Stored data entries
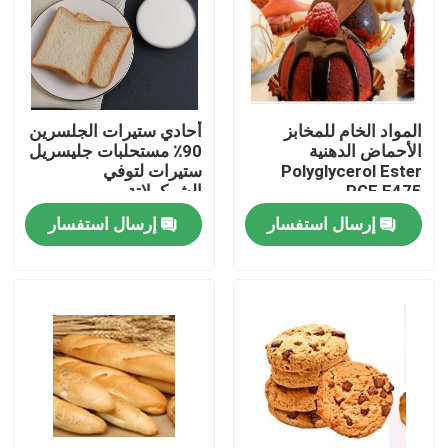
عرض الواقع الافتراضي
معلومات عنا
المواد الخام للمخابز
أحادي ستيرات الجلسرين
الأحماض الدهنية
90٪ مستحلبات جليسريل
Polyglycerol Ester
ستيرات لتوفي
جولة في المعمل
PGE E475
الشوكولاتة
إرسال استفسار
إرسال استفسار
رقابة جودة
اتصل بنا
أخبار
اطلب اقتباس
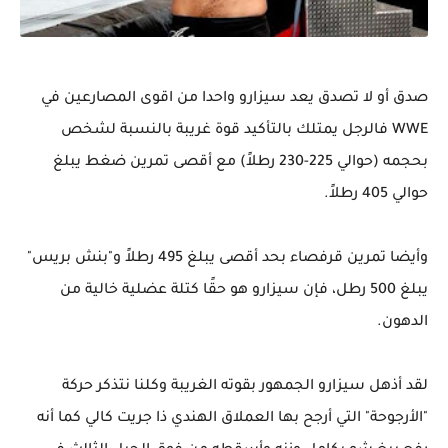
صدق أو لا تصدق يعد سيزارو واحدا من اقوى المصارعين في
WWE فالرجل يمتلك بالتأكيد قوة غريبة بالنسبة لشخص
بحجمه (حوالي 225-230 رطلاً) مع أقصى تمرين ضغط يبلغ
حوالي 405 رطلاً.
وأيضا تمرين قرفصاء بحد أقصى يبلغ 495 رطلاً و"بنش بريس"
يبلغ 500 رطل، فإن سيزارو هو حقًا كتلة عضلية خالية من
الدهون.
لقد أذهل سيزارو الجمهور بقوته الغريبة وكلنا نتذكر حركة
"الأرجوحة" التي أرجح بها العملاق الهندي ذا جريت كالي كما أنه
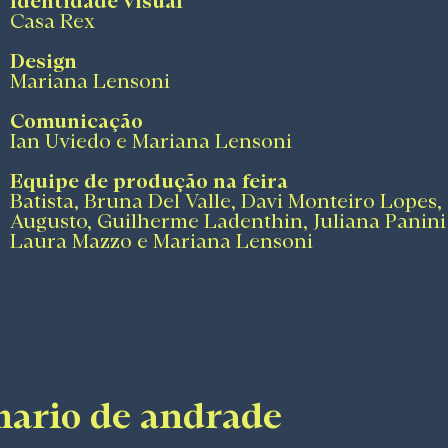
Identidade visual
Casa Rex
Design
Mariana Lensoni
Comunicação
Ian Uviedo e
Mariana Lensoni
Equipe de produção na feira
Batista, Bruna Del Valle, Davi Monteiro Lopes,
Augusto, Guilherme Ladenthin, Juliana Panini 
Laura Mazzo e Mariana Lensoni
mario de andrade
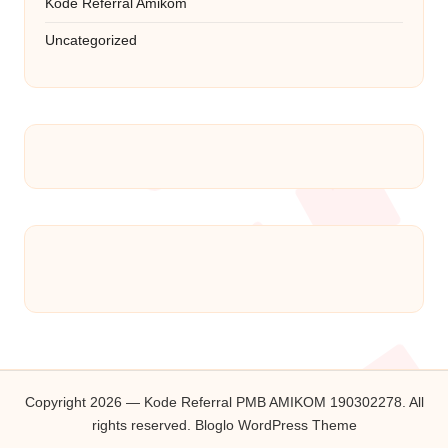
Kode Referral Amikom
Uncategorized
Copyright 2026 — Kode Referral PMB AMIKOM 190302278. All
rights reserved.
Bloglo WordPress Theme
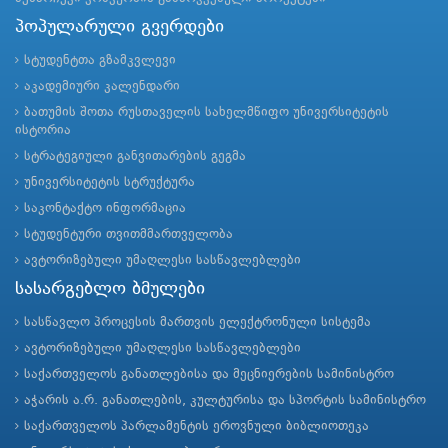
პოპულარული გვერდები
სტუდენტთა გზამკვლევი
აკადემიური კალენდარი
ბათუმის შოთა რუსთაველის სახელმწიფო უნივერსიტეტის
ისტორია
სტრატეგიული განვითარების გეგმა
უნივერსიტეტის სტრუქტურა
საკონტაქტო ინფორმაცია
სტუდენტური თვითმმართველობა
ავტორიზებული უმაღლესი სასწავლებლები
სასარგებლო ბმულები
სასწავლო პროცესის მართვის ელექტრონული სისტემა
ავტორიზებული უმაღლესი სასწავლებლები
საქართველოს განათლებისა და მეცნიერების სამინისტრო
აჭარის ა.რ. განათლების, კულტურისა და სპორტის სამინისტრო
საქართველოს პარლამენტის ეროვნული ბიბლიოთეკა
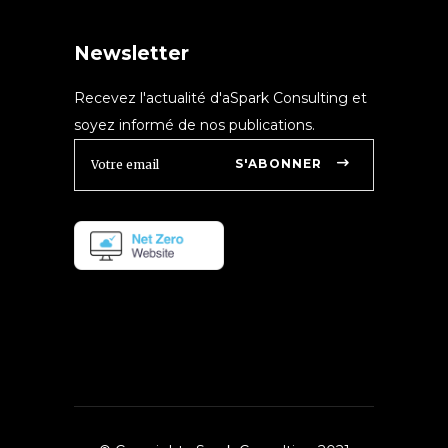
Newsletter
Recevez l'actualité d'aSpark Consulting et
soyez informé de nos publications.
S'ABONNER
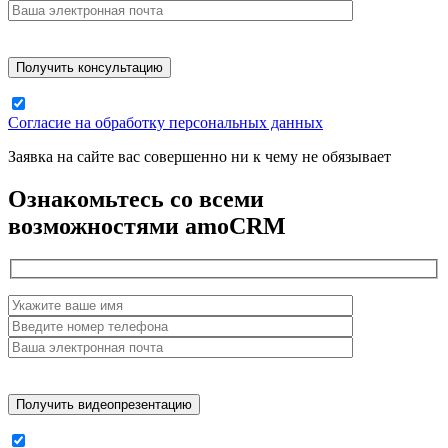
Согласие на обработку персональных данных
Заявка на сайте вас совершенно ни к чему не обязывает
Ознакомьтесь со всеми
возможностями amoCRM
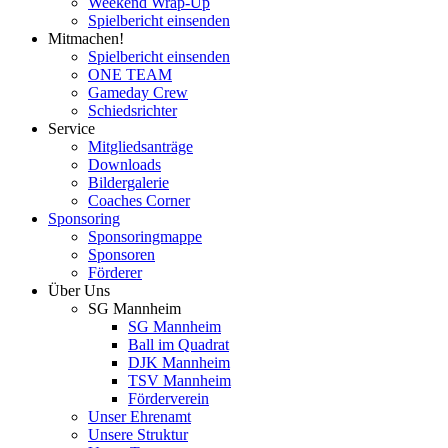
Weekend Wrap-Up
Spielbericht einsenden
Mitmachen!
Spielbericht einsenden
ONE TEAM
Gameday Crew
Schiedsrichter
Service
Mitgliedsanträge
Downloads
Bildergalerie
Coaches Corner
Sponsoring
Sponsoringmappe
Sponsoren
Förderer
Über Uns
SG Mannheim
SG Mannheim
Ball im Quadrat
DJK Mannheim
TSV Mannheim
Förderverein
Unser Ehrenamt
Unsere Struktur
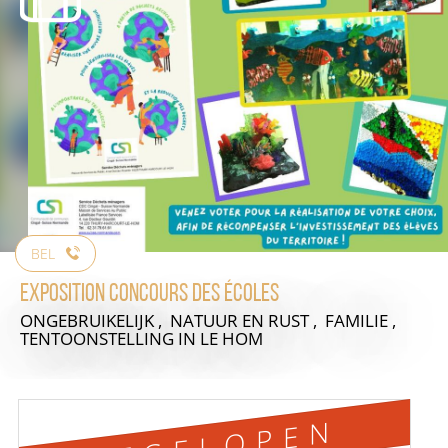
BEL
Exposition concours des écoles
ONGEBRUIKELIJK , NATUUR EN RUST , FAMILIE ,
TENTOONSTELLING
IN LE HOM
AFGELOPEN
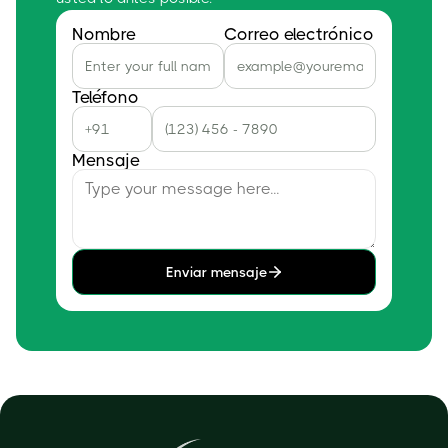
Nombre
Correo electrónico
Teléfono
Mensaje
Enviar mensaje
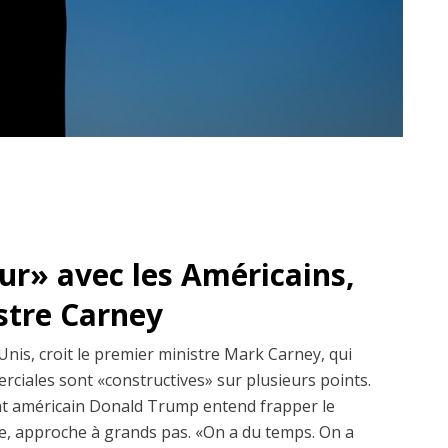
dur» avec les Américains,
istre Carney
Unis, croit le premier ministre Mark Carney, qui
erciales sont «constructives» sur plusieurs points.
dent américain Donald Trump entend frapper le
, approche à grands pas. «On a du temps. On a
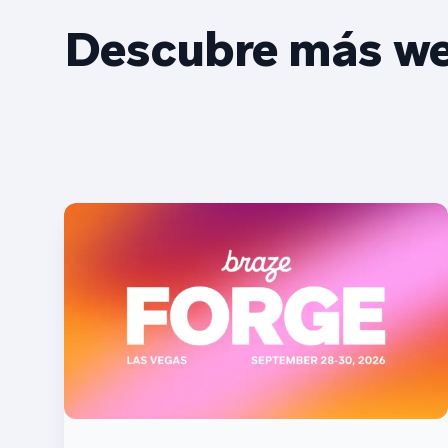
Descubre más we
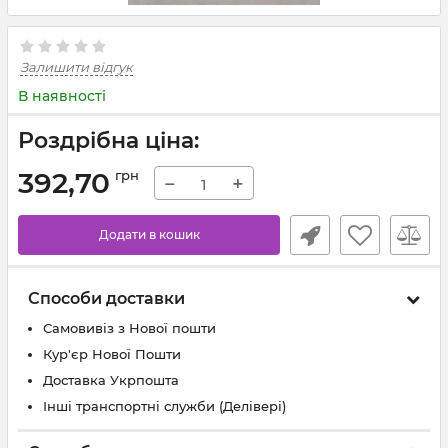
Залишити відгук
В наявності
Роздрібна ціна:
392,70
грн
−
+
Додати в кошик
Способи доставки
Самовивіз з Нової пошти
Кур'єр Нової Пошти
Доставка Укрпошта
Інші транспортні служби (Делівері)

§ **Problem description**
Rewrite the data from its start up to and including the line with "كالي كما أنه", replacing "استفسار" with "طلب" and leaving everything else unchanged. Leave the pictures out of your answer.

§ **Solution to this task**
عرض الواقع الافتراضي
معلومات عنا
المواد الخام للمخابز
أحادي ستيرات الجلسرين
الأحماض الدهنية
90٪ مستحلبات جليسريل
Polyglycerol Ester
ستيرات لتوفي
جولة في المعمل
PGE E475
الشوكولاتة
إرسال طلب
إرسال طلب
رقابة جودة
اتصل بنا
أخبار
اطلب اقتباس
صدق أو لا تصدق يعد سيزارو واحدا من اقوى المصارعين في
WWE فالرجل يمتلك بالتأكيد قوة غريبة بالنسبة لشخص
بحجمه (حوالي 225-230 رطلاً) مع أقصى تمرين ضغط يبلغ
حوالي 405 رطلاً.
وأيضا تمرين قرفصاء بحد أقصى يبلغ 495 رطلاً و"بنش بريس"
يبلغ 500 رطل، فإن سيزارو هو حقًا كتلة عضلية خالية من
الدهون.
لقد أذهل سيزارو الجمهور بقوته الغريبة وكلنا نتذكر حركة
"الأرجوحة" التي أرجح بها العملاق الهندي ذا جريت كالي كما أنه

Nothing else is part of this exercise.